Why You Need a Mentor: 4 Good Things Mentors Give Us

“As iron sharpens iron, so one man sharpens another.”

Proverbs 27:17

“You need to make sure you have a mentor.” 

Those were the wise words Pastor Ben Green, a former ATLAS Board member, told me when I first became director of ATLAS. He rightly understood that if I wanted others to see the value of mentoring (which is the focus of the ATLAS ministry), then I needed to first be experiencing it myself. Ben suggested I reach out to a guy named Tom Burton, which I did and we’ve been meeting monthly now ever since. 

Mentors are a gift from God. God works powerfully through the intentional, regular conversations of Christ-centered mentoring relationships. 

Like Tom does in my life, mentors help us see life through gospel lenses. They help us look upward through a telescope lens to see the vastness of our great God from whom the gospel flows. And they also help us look inward with a microscope lens to see how the gospel reaches down into every crevice of our lives.  

Though these are definitely not the only four, here are four good things that good mentors give us. Take these as four encouragements as to why you need a mentor.   


Good mentors give us a model of the Christian life we can see and observe. They model for us the process of growing into the image of Jesus. They model how to deal with conflict, stress, and struggles. They model how to pursue godly disciplines like praying, reading Scripture, and serving. This is not to say mentors are perfect. It simply means that when sin does pop up in their lives, they demonstrate how to honestly fight it by confessing, repenting, and leaning on Christ. Paul gives voice to the place of modeling in the Christian life when he says, “Follow my example, as I follow the example of Christ.” (1 Corinthians 11:1)

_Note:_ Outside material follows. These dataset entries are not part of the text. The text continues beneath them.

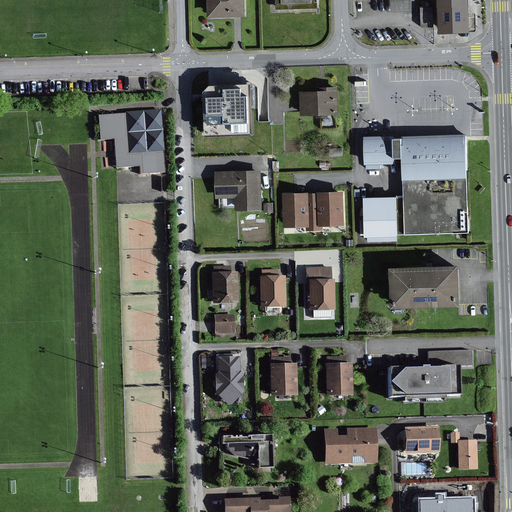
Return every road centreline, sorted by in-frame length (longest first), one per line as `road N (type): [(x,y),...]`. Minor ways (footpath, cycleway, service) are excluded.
road 1 (residential): [(183,62),(197,511)]
road 2 (primary): [(510,306),(501,52)]
road 3 (primary): [(510,306),(510,511)]
road 4 (residential): [(183,62),(0,72)]
road 5 (residential): [(501,52),(341,59)]
road 6 (residential): [(341,59),(183,62)]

At ATLAS, we hear from people who want help with relationships in their lives. Often this is because they haven’t had a good model to follow in their lives that showed them what it looks like to be part of a healthy relationship. A mentor can help provide that needed visual to understand how to apply relational truths from Scripture to our lives. 


One time in a previous job I was driving down a four-lane highway on my way to a meeting. I came up to a car I wanted to pass, so I glanced quickly over my shoulder as I started merging into the left lane. I evidently didn’t check well enough because I suddenly heard a car horn and realized I was merging right into another car. I quickly swerved back into the right lane. They passed and gave me the expected and deserved one-finger wave. 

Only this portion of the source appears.